> [ABOUT THIS EXERCISE] When you copy the listing, reproduce each line as it appears and omit every image.

> [INFORMATION SUPPLIED]
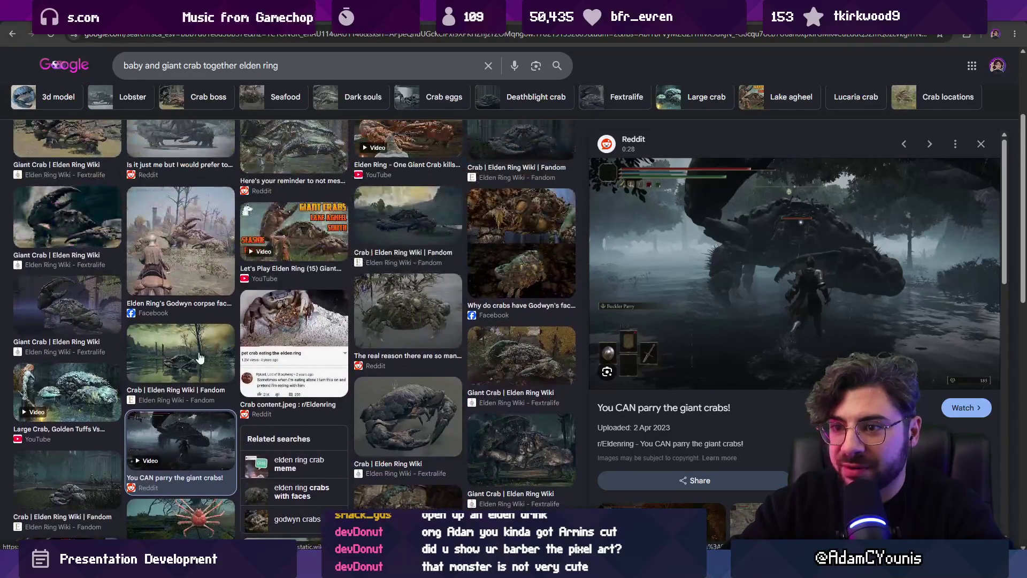
left_click(202, 358)
scroll(277, 305, "up", 3)
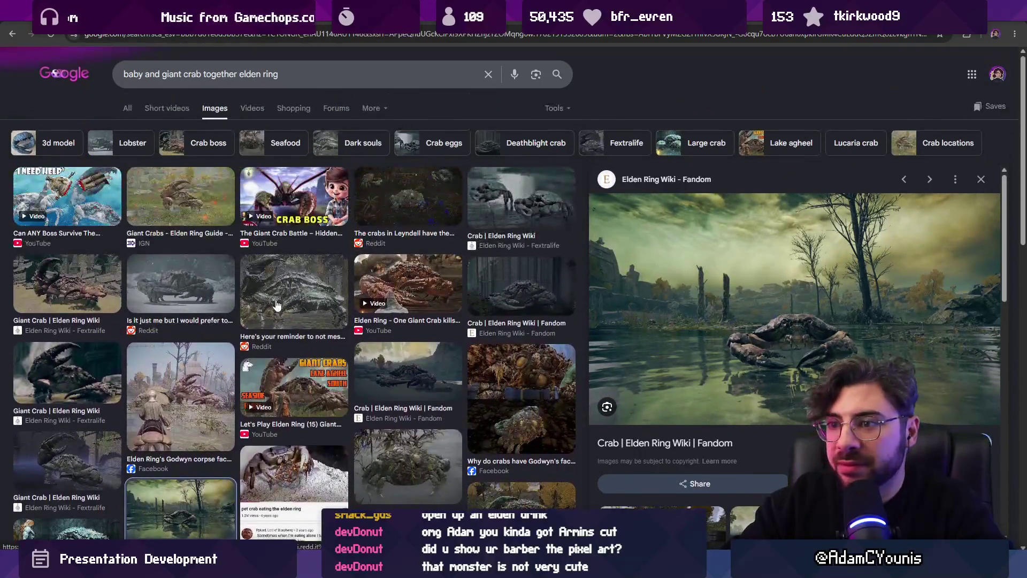
left_click(206, 287)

> [WRITTEN RESPONSE]
left_click(202, 358)
scroll(277, 305, "up", 3)
left_click(206, 287)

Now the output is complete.